15. De noodzaak om in voorkomend geval een oordeel te vormen over de hierboven benoemde aspecten in de context van een specifieke markt, kan er toe leiden dat het college gegevens over een in potentie zeer divers en groot aantal parameters zou moeten opvragen bij marktpartijen om die vervolgens op enigerlei wijze te verwerken in een systeem. In potentie kan dit een aanzienlijke verzwaring van de uitvoeringslasten van OPTA en de administratieve lasten voor marktpartijen tot gevolg hebben. Bovendien zou dit de totstandkoming van de aanmerkelijke marktmacht aanwijzingen vertragen.
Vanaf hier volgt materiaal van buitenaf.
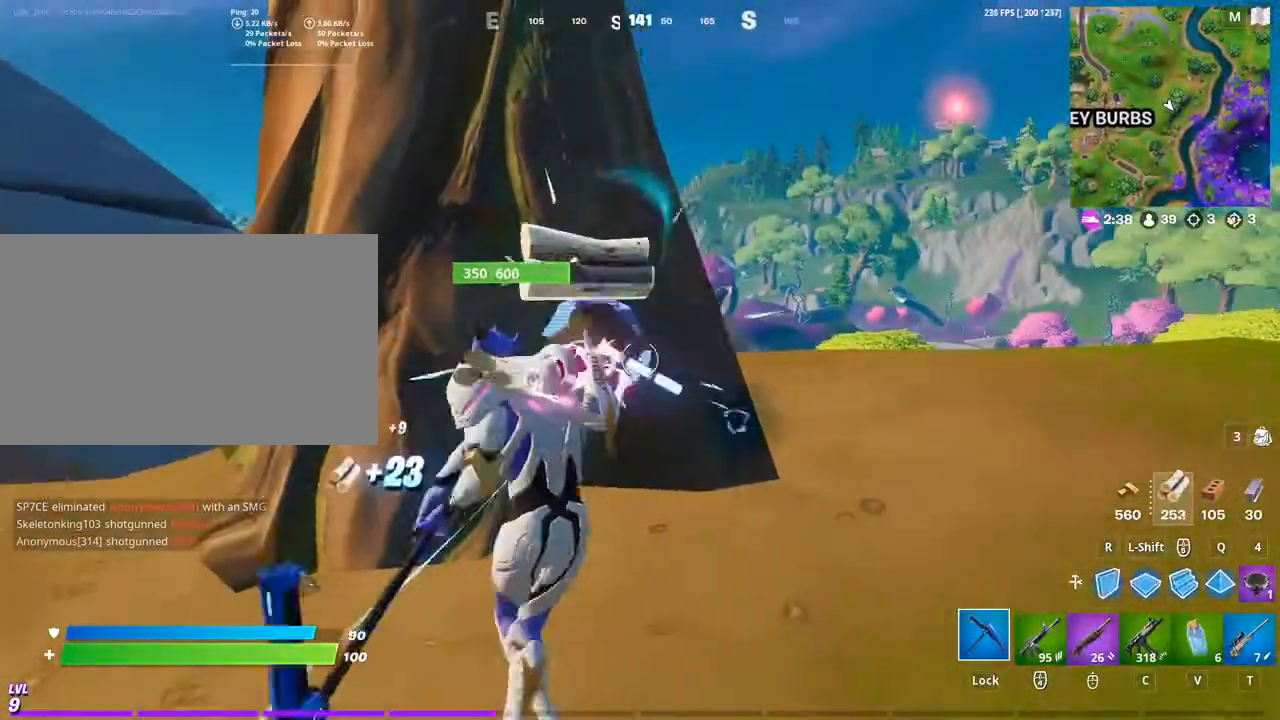
{"keys": ["d", "w"], "mouse": ["left"], "mouse_move": "right", "events": [[167, "s", "up"], [300, "a", "up"], [300, "d", "down"], [400, "w", "down"]]}
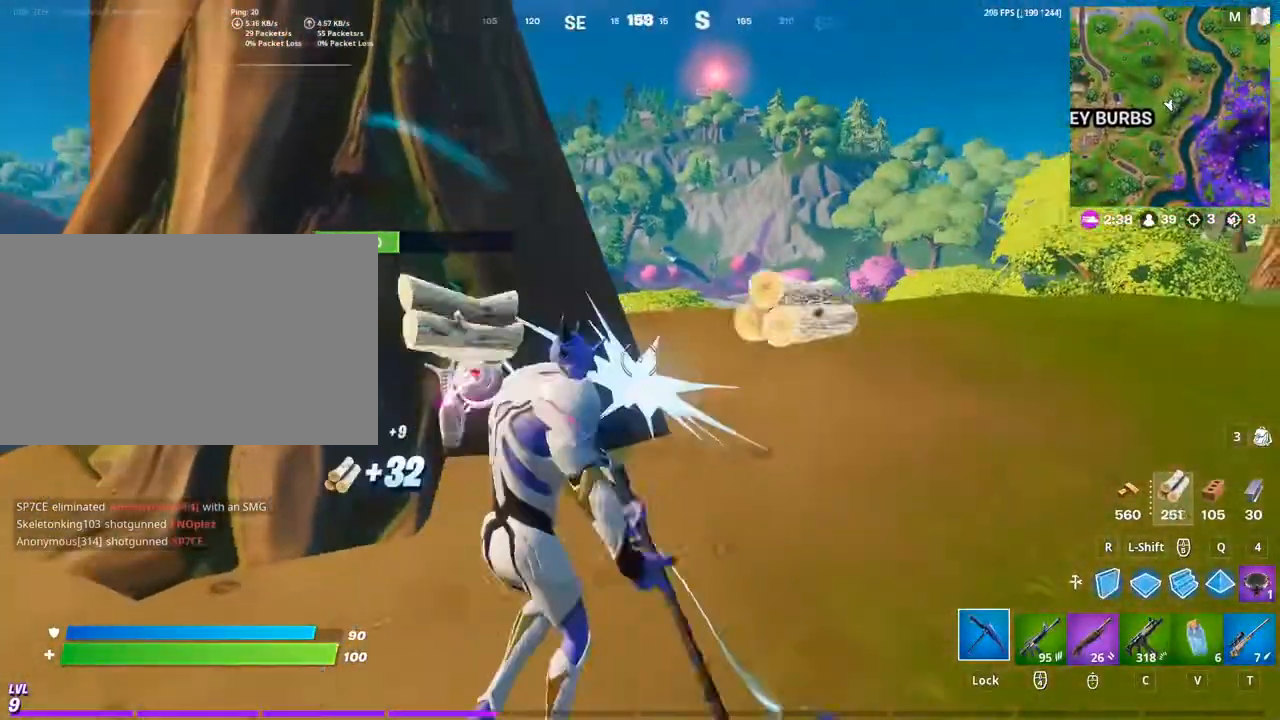
{"keys": ["d"], "mouse": ["left"], "mouse_move": "down", "events": [[33, "d", "up"], [67, "a", "down"], [133, "w", "up"], [300, "d", "down"], [367, "a", "up"]]}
16. Uit het voorgaande blijkt dat het college de beleidsregel kwaliteit en toegang in beginsel
uitvoerbaar en handhaafbaar acht. Daarbij merkt het college op dat aan de beleidsregel een risico is verbonden. Dat risico is gelegen in de wijze waarop potentieel aan te wijzen partijen met aanmerkelijke marktmacht deze beleidsregels aangrijpen in openbare voorbereidingsprocedures en
beroepsprocedures.
17. Aangezien uit het voorgaande blijkt dat de uitvoerbaarheid en de handhaafbaarheid van deze beleidsregel uiteindelijk in de praktijk zal moeten blijken, geeft het college u in overweging om in de beleidsregels te voorzien in een evaluatiemoment.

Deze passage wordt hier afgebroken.